Well into the agreed-upon time frame, approval appeared close. But quality-control problems at rival Octapharma upended those plans. Octapharma was forced to recall product and exited the U.S. market.

Octapharma's exit was believed to be temporary. But the timing of its return couldn't be reliably predicted, and the FTC no longer counted the company as a player in the market. The Talecris sale, once viewed as a consolidation of five U.S. players to four, was now a four-to-three merger, a level of concentration that antitrust regulators eye much more warily.

"A week before the quick look was scheduled to end was when the Octapharma issue happened," Batts says. "The FTC now said they weren't comfortable and demanded full compliance with the terms of the second request. If Octapharma had not had to withdraw from the market, I think our review might have been able to close much sooner."

Complicating the review were problems translating Grifols' documents from Spanish. "We agreed to be a test case for the FTC's use of electronically translated documents," she says. "We did a lot of hearings with Grifols officials that had to be translated electronically, and idioms used in the conversations posed problems."

The FTC objected to the quality of the translations. Despite ultimately having to hire human translators to clean up many of the submissions to the FTC, Batts says the experiment convinced her that electronic translation can save clients significant time and money. "I believe they can be cheaper for the clients, but the system we used was not as robust as I would have liked. I don't think I would use that system again."

Because Grifols is a leanly run company and did not have a large corporate finance operation, the lawyers had to retain accounting experts to quantify and substantiate the efficiencies that would be created by the merger. These reports proved instrumental in persuading the FTC of the benefits of the merger but added time to the review. The lawyers also retained economists to look at the market structure and the likely market impact of the proposed transaction.
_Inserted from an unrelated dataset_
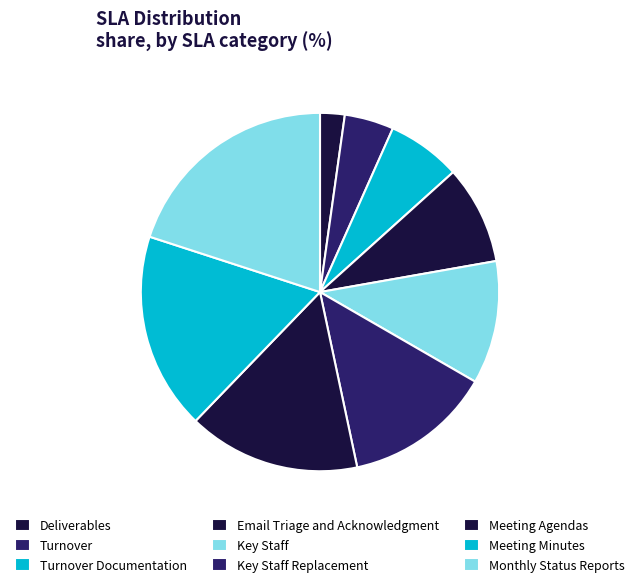

Count the number of slices in the pie.

9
In December, Grifols and Talecris announced that they had reached a timing agreement with the FTC and would not close the deal until Feb. 17. But the parties were not able to reach a settlement within the allotted time frame. It eventually became clear that the FTC would require a new entrant into the U.S. market, which Grifols could facilitate by divesting enough assets to get a rival up and running. Italy's Kedrion SpA, that country's largest plasma producer, was quickly identified as a willing buyer ready to get into the U.S. market.

But identifying Kedrion was the easy part. Figuring out what to sell to the company and making sure it would be a viable competitor required several months of negotiation. "It took a long time to figure out what might be an appropriate fix for the deal," Batts says. In fact, the timing agreement with the FTC had to be extended two more times before government staffers had an arrangement with which they were comfortable.

Ultimately, Grifols agreed to sell Talecris' Melville, N.Y., plasma fractionation facility. Grifols also will manage the plant for several years and agreed to provide plasma therapies to be sold under Kedrion's label for seven years.

"Normally, when the FTC requires a divestiture, you sell a bunch of assets or a division," says Batts. "In this case, Grifols wanted to keep the synergies and efficiencies of the merger but had to sell enough to let a new player into the market and give them the tools to be competitive. A lot of thought went into how the Kedrion deal should be structured. It took a long time to figure out what might be an appropriate fix."